Robert Wickens hat seinen Horrorcrash in der IndyCar-Serie mit Glück überlebt. Mit seinem Schicksal geht der 29-Jährige sehr offen und auch humorvoll um.

Der Humor ist beeindruckend. Erfrischend, dabei vor allem ungewöhnlich. In jedem Fall inspirierend. Witzig, klar, auch das. Aber gleichzeitig auch versehen mit einer nachdenklichen Note. Denn es ist durchaus eine Seltenheit, wie Robert Wickens mit seinem Schicksal umgeht.

Er macht das sehr offen, als Mutmacher. Als Vorbild. Als Blaupause, wie man Rückschlägen wohl am besten begegnen sollte: Humorvoll, positiv, energiegeladen, kampfeslustig. Motiviert.

Dabei hätte der Kanadier allen Grund zu hadern. Mit dem Schicksal. Mit dem Crash auf dem Pocono Raceway am 19. August 2018. Mit dieser einen Sekunde, in der alles schieflief, in der sich alles änderte. Als er mit Ryan Hunter-Reay kollidierte, sich die Boliden verhakten, sein Auto abhob, im Fangzaun einschlug und sich das Monocoque dabei unkontrolliert um die eigene Achse drehte.

Bilder, die schockierten. Bilder, bei denen schnell klar wurde: Wickens brauchte nicht nur einen Schutzengel. Der Kanadier überlebte, trug aber zahlreiche Verletzungen davon.
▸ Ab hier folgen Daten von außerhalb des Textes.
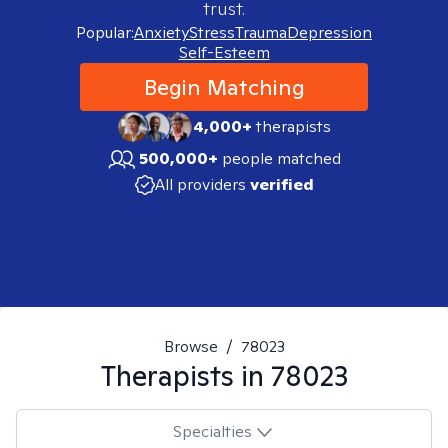
trust.
Popular:
Anxiety
Stress
Trauma
Depression
Self-Esteem
Begin Matching
4,000+
therapists
500,000+
people matched
All providers
verified
Browse
/
78023
Therapists in
78023
Specialties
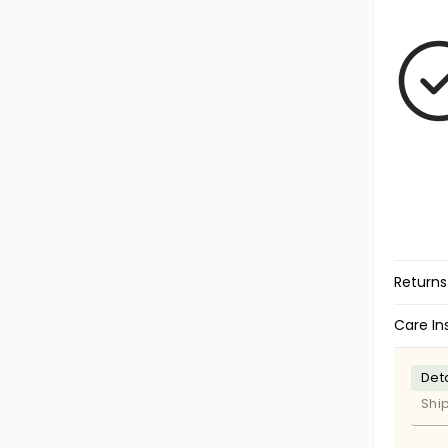
Returns
Care In
Deta
Shi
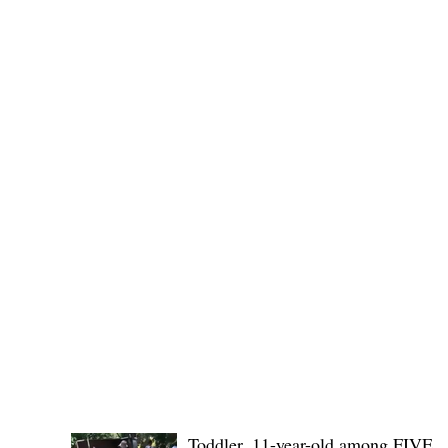
Public funds, public service I
POLICE REPORTS
Toddler, 11-year-old among FIVE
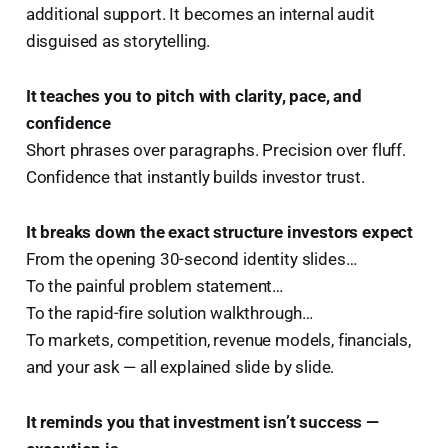
additional support. It becomes an internal audit
disguised as storytelling.
It teaches you to pitch with clarity, pace, and
confidence
Short phrases over paragraphs. Precision over fluff.
Confidence that instantly builds investor trust.
It breaks down the exact structure investors expect
From the opening 30-second identity slides…
To the painful problem statement…
To the rapid-fire solution walkthrough…
To markets, competition, revenue models, financials,
and your ask — all explained slide by slide.
It reminds you that investment isn’t success —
Was überraschte: Wickens geht sehr offen mit dem Crash und den Folgen um, und das von Beginn an. Die Öffentlichkeit wurde stets auf dem Laufenden gehalten und über Eingriffe oder Fortschritte informiert. Eine Transparenz, die ungewöhnlich war und ist.

Und manchmal auch weh tat und tut.

Denn wen es interessierte, für den gab es zum Beispiel auch eine komplette Liste der Verletzungen: Darauf befanden sich: Fraktur der Brustwirbelsäule, Verletzung des Rückenmarks, Fraktur im Halswirbelbereich, Schien- und Wadenbeinfraktur in beiden Beinen, Frakturen in beiden Händen, Fraktur des rechten Unterarmes, Fraktur des Ellenbogens, vier gebrochene Rippen und eine Lungenquetschung.

Heftig.

Doch es hat sich gezeigt, dass die Transparenz bitter nötig ist. Denn im Oktober musste er zahlreiche Spekulationen bremsen und richtigstellen. Beziehungsweise falsche Schlüsse.
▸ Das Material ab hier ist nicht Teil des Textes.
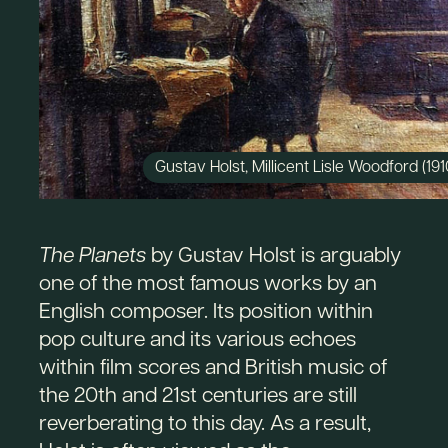
Gustav Holst, Millicent Lisle Woodford (191
The Planets
by Gustav Holst is arguably
one of the most famous works by an
English composer. Its position within
pop culture and its various echoes
within film scores and British music of
the 20th and 21st centuries are still
reverberating to this day. As a result,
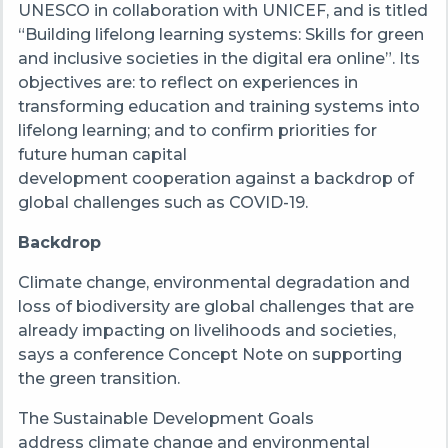
UNESCO in collaboration with UNICEF, and is titled
“Building lifelong learning systems: Skills for green
and inclusive societies in the digital era online”. Its
objectives are: to reflect on experiences in
transforming education and training systems into
lifelong learning; and to confirm priorities for
future human capital
development cooperation against a backdrop of
global challenges such as COVID-19.
Backdrop
Climate change, environmental degradation and
loss of biodiversity are global challenges that are
already impacting on livelihoods and societies,
says a conference Concept Note on supporting
the green transition.
The Sustainable Development Goals
address climate change and environmental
Denn ja: Seine Verletzungen an der Wirbelsäule sind schwerwiegend, zwingen ihn in den Rollstuhl. Heißt: Der 29-Jährige kämpft zwar den schwersten Kampf seines Lebens, gibt aber nicht auf. Denn: Unheilbar ist die Verletzung nicht. Im Gegenteil: Er ist optimistisch, dass er eines Tages wieder gehen kann.
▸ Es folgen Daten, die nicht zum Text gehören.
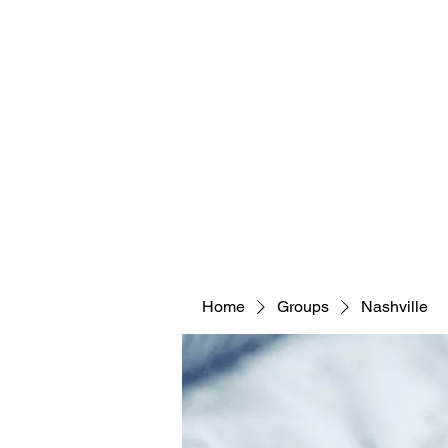
Home
Groups
Nashville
«Es gab niemals eine Bestätigung, dass ich für immer gelähmt bin», schrieb er in einem langen Statement. Wickens ist von der Brust abwärts gelähmt, das Rückenmark ist aber nicht vollständig durchtrennt, sondern verletzt worden. Wickens: «Menschen müssen nicht für immer querschnittsgelähmt sein. Die Rückenmarksverletzung ist unvollständig gewesen, weshalb die Nerven einen Weg zurück zu meinen Beinen finden könnten.»
Er habe bereits das meiste Gefühl zurück in seinen Beinen und auch ein paar Bewegungen seien möglich, so Wickens: «Es gibt also Hoffnung, dass ich innerhalb von 24 Monaten genug Bewegung zurückgewinne, dass ich wieder laufen kann. Die Zeichen sind vielversprechend.»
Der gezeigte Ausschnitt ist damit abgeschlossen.